(Editor’s note: Alpinestars corrected the pricing. The airbag system costs $5,000.)
Bikers certainly have a more thrilling ride than their car-driving counterparts (although that could be argued depending on the car you’re driving), but they also have to be extra careful about safety. After all, they don’t have the metal roll cage and safety features of modern cars. But wearing a suit with an airbag system from Alpinestars could save a biker from serious injury, in case of accident.
More than a decade in the making, the Tech Air personal airbag system deploys milliseconds after sensing an accident, protecting the biker before impact. Used and tested by professional bike racers since Alpinestars started the research, the suit has five sensors that constantly send information to a microprocessor (500 times a second), all powered by an eight-hour battery (continuous use rating). The system uses proprietary algorithms to monitor the rider and determine if a crash has occurred (like a biker’s abnormal position), inflating in milliseconds.

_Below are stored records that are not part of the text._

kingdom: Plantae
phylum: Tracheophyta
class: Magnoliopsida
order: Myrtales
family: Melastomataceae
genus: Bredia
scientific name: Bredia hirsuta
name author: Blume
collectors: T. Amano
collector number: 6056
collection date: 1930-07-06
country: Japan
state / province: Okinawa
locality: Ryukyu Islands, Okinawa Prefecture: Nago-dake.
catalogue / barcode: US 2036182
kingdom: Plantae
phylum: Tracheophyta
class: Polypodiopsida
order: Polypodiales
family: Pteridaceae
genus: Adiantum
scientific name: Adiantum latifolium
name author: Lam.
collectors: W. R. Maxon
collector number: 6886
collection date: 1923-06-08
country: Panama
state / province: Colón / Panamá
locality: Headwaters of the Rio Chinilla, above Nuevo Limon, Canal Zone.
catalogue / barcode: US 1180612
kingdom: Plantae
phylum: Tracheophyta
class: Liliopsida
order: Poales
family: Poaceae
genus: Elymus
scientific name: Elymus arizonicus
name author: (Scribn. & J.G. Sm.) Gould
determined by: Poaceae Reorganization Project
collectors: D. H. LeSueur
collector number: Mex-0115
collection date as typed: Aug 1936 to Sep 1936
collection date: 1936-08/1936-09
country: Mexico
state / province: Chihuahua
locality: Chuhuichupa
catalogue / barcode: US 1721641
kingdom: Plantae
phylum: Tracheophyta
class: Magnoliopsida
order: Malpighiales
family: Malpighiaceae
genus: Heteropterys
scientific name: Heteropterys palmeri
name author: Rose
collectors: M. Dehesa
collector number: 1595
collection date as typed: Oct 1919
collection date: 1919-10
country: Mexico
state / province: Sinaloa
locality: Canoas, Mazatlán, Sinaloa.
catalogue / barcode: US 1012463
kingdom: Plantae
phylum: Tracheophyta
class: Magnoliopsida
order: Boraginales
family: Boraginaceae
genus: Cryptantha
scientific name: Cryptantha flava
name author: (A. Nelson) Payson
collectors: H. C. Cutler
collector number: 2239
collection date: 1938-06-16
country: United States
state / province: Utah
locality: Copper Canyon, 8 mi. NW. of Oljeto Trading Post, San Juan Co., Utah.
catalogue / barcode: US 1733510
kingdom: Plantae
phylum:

After the airbags deflate and the suit returns to “normal” condition, the system can actually be used again (assuming the rider didn’t just encounter a serious accident). The system only works if it’s turned on, the suit is fully zipped, and it senses that the rider is the proper riding position and in motion – so there’s no worry of it inflating during any other time.
So, does it work? Earlier this year Moto GP rider Marc Marquez crashed at nearly 210 miles per hour during a practice run before the Italian GP, but was cleared to race afterward. How? He was wearing an Alpinestars suit with the airbag technology, and it deployed within 50 milliseconds of the crash and deployed fully to protect Marquez 30 milliseconds before he hit the ground, protecting his back and shoulders.
Naturally, the system isn’t cheap, costing $5,000. Sure, it’s expensive protection, and there’s no guarantee you’ll walk away from an accident like Marquez did, but it improves your survival chances and costs less than a visit to the ER.